Duchamp’s Fountain, Wikipedia, Alfred Stieglitz’s courtesy
If ‘statements’ or ‘concepts’ are really the core of ‘modern art’, does it make it really art? Is Duchamp’s fountain a piece of art just as Da Vinci’s Mona Lisa?
Well, if we look at the definition of art, it is, indeed, ‘the expression or application of human creative skill and imagination, typically in a visual form such as painting or sculpture, producing works to be appreciated primarily for their beauty or emotional power’, according to Oxford Language. Nothing about that is found is Duchamp’s urinal.
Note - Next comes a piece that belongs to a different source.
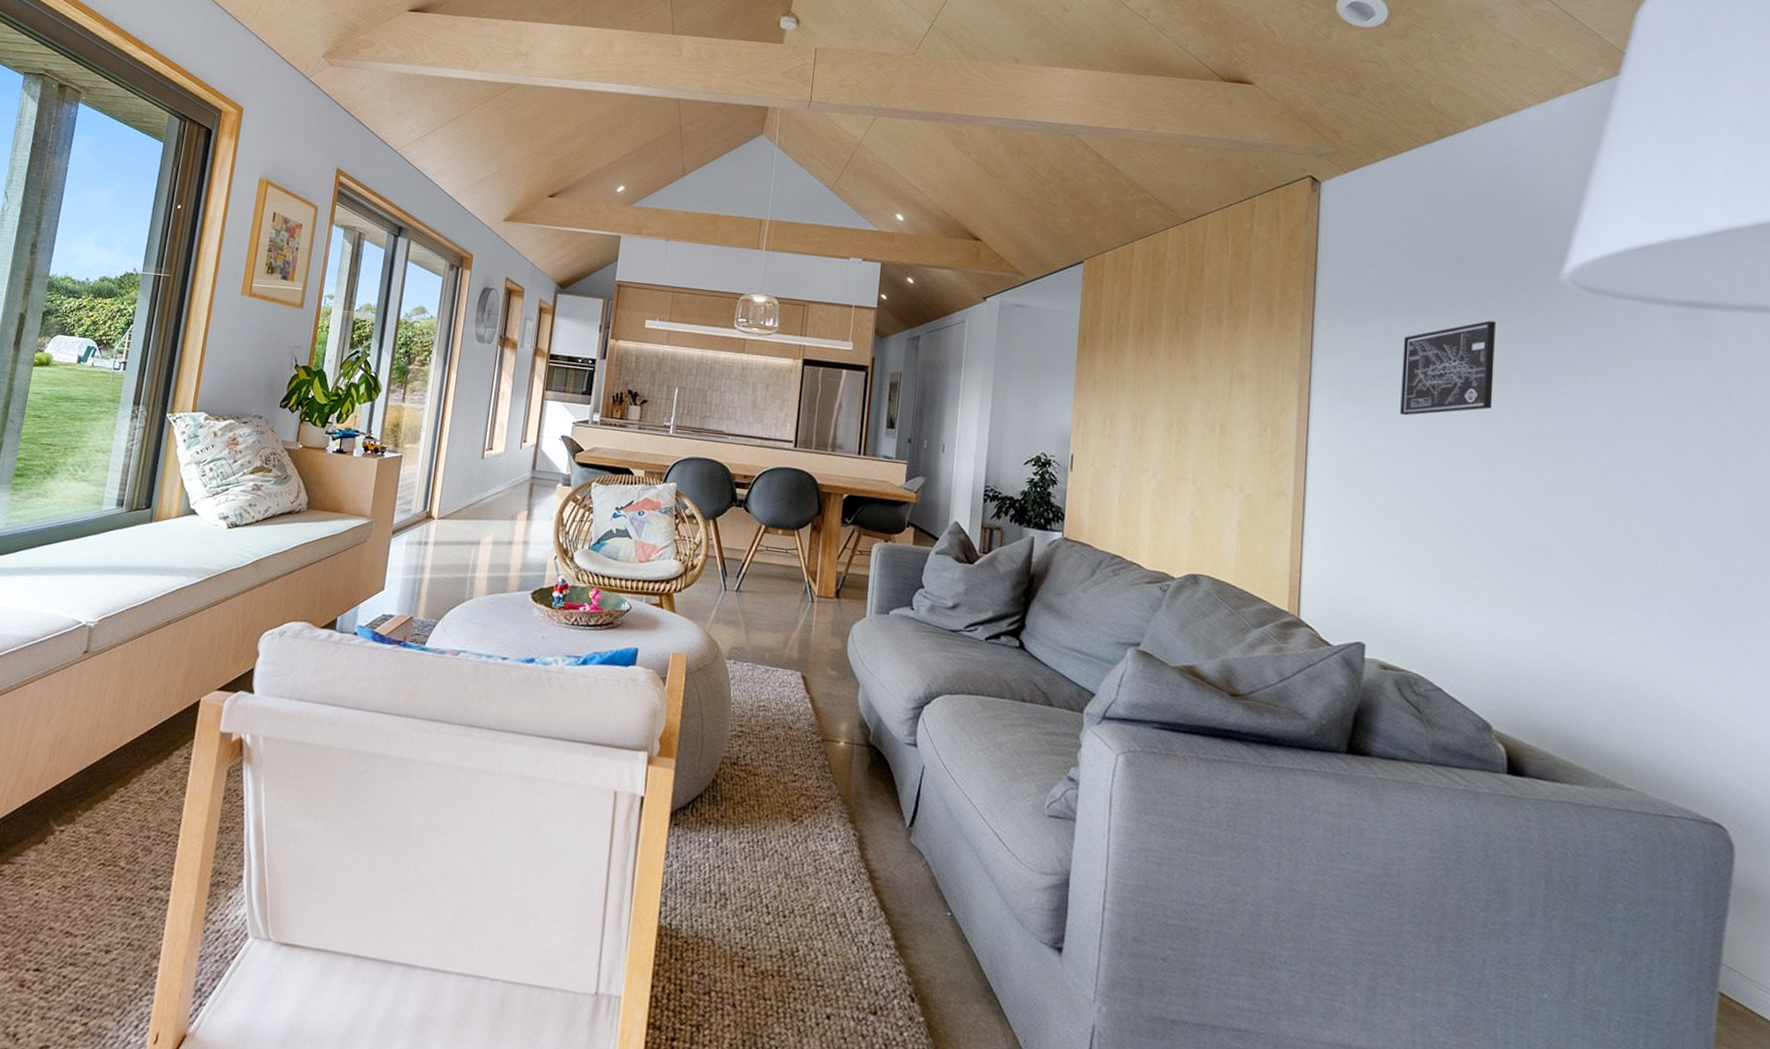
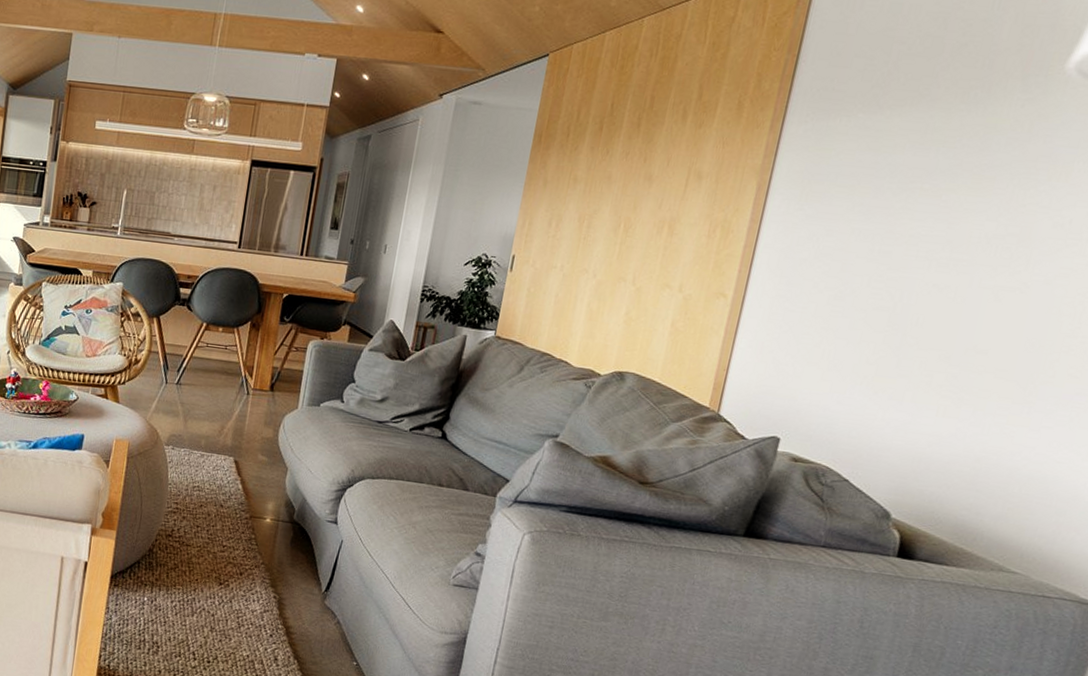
wall art: present [1400,320,1497,416] -> none [859,114,984,216]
Nevertheless, let’s examine what ‘statement’ means, since it became a main word in modern art’s jargon. According to Oxford language, it is ‘a definite or clear expression of something in speech or writing’. As we can see, art is the core of beauty, and statements are the core of written or expressed speech. So the question is, what ‘statement’ could lie underneath the famous urinal? Well, I cannot bring an accurate answer to this question , but I am pretty sure that it doesn’t have even a glimpse of beauty. Because again, beauty is ‘a combination of qualities, such as shape, color, or form, that pleases the aesthetic senses, especially the sight’, according to Oxford Language, and which hits me, because shape, color, forms, are at the core of art elements.
To conclude, in my personal opinion, this is enough to say that looking at one of the top leading so-called masterpieces in Modern Art, Duchamp’s Fountain (a porcelain urinal), makes me realize that Modern Art is stripped of its beauty.